An intravaginal ring containing tenofovir protected
all but one macaque monkey given hormonal contraceptives and repeatedly exposed
to a hybrid human/simian virus similar to HIV, according to a late-breaker
presentation at the 53rd
Interscience Conference on Antimicrobial Agents and Chemotherapy (ICAAC) this month in
The field of biomedical HIV prevention has seen major
advances in recent years. A number of studies have shown that pre-exposure
prophylaxis (PrEP) using oral tenofovir or Truvada
(tenofovir/emtricitabine) can dramatically reduce the risk of HIV infection in
various populations, but it only works with good adherence.

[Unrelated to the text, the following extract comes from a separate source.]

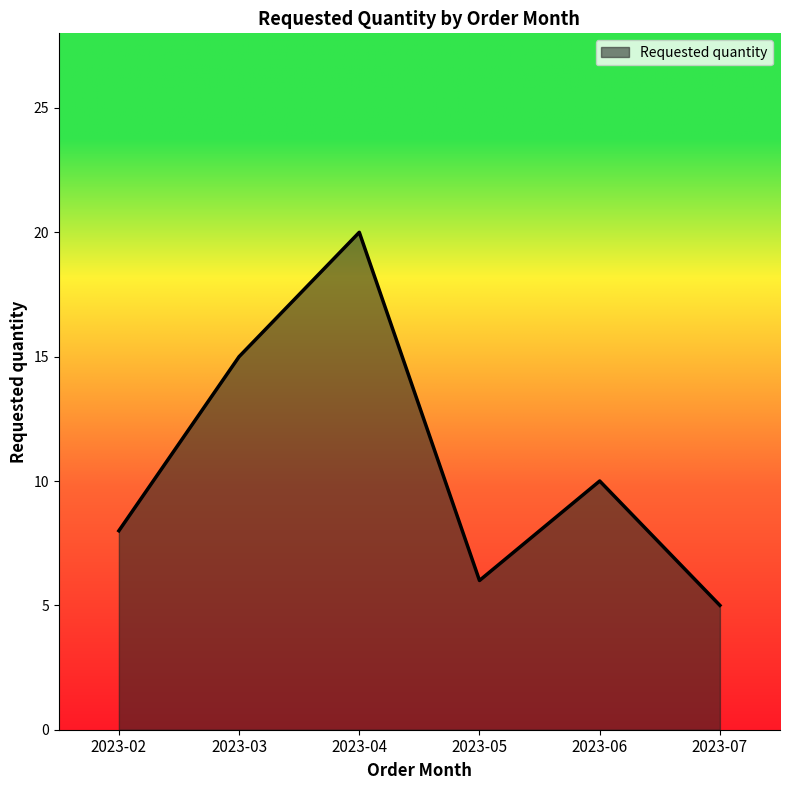

How many interior local valleys (lower than both neighbors) does the data have?

1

Researchers are therefore exploring other delivery
methods that might be more convenient than daily pills. The CAPRISA
004 trial showed that a 1% tenofovir gel applied before and
after sex decreased HIV acquisition by about 40% overall. Risk of infection was
significantly reduced if the tenofovir concentration in cervical-vaginal fluid
exceeded 1000 ng/ml.
Another approach uses a hollow urethane intravaginal ring
containing tenofovir disoproxil
fumarate (TDF) powder and sodium chloride. Vaginal fluid is absorbed into the
ring, forms a solution with tenofovir and the drug then flows back out.
In an earlier
presented at this year's Conference on Retroviruses and Opportunistic Infections (CROI), researchers with
the US Centers for Disease Control and Prevention (CDC) tested the tenofovir
vaginal ring in female pigtail macaques, a species that has regular menstrual
cycles, like humans, rather than seasonal fertility.
In that analysis, six macaques were fitted with
intravaginal rings containing 120mg TDF. Six control monkeys did not receive
rings and the researchers also looked at six historical control animals. The macaques
were subject to 16 weekly vaginal exposures to a CCR5-tropic human/simian
hybrid virus designated SHIV162p3. The first exposure occurred six days after
the first vaginal ring was inserted and rings were exchanged every four
The ring produced intracellular levels of tenofovir diphosphate
in lymphocytes similar to those obtained using a 30mg dose of tenofovir gel.
Drug concentrations in vaginal fluid reached levels thought to be protective
based on prior studies.
The intravaginal ring fully protected macaques from
SHIV infection throughout the 16 weeks. In contrast, eleven of the twelve untreated control
animals became infected by the end of the study, after a median of four
In the latest analysis, James Smith from the CDC and
colleagues aimed to determine whether the tenofovir vaginal ring remains protective
in the presence of high-dose hormonal contraception.
Many women at risk for HIV use hormonal contraceptives
such as the long-lasting injectable depot
medroxyprogesterone (DMPA or Depo-Provera).
Though data have been conflicting, some evidence suggests hormonal
contraception may make women more susceptible to HIV infection, possibly by thinning
the vaginal epithelium, suppressing progesterone or prolonging the luteal phase
of the menstrual cycle. Researchers want to ensure that
PrEP does not interact with contraceptives in any unexpected or harmful ways.
In this analysis, six macaques were fitted with
tenofovir intravaginal rings and six with placebo rings. All monkeys received 30mg
DMPA by intramuscular injection every six weeks. Smith noted that this is a
higher dose than women use for contraception. The macaques were subject to twelve
SHIV exposures, with the first occurring four weeks after DMPA administration
and one week after insertion of the first vaginal ring. Rings were exchanged
every four weeks, two days after virus exposures.
Looking at the control animals, those receiving DMPA
were infected after a median of two SHIV exposures, compared with a median four
exposures in the earlier analysis without DMPA, but the difference did not reach
Again, the tenofovir ring provided protection against infection.
One macaque became infected at week 8, for an efficacy rate of 83%. All six
macaques with placebo rings were infected. Among infected animals, the viral
load set-point was higher in those receiving DMPA.
The tenofovir intravaginal ring offered
"significant protection against SHIV acquisition", the researchers
concluded. "Sustained topical delivery afforded mucosal protection."
They added that the mechanism for the single
breakthrough infection is unknown, as that macaque had high tenofovir levels
and no apparent inflammation; further analysis is underway.
"With PrEP, adherence is everything," Smith said.
"With many routes of administration, the more choices you
give women. The more options that will fit their lifestyle, the better
adherence is going to be."
He noted that adherence was an issue even in the
animal study, as one macaque repeatedly removed her ring and was replaced with
a more compliant animal.
A phase 1 clinical trial of this vaginal ring in women
is schedule to start by the end of 2013, James said.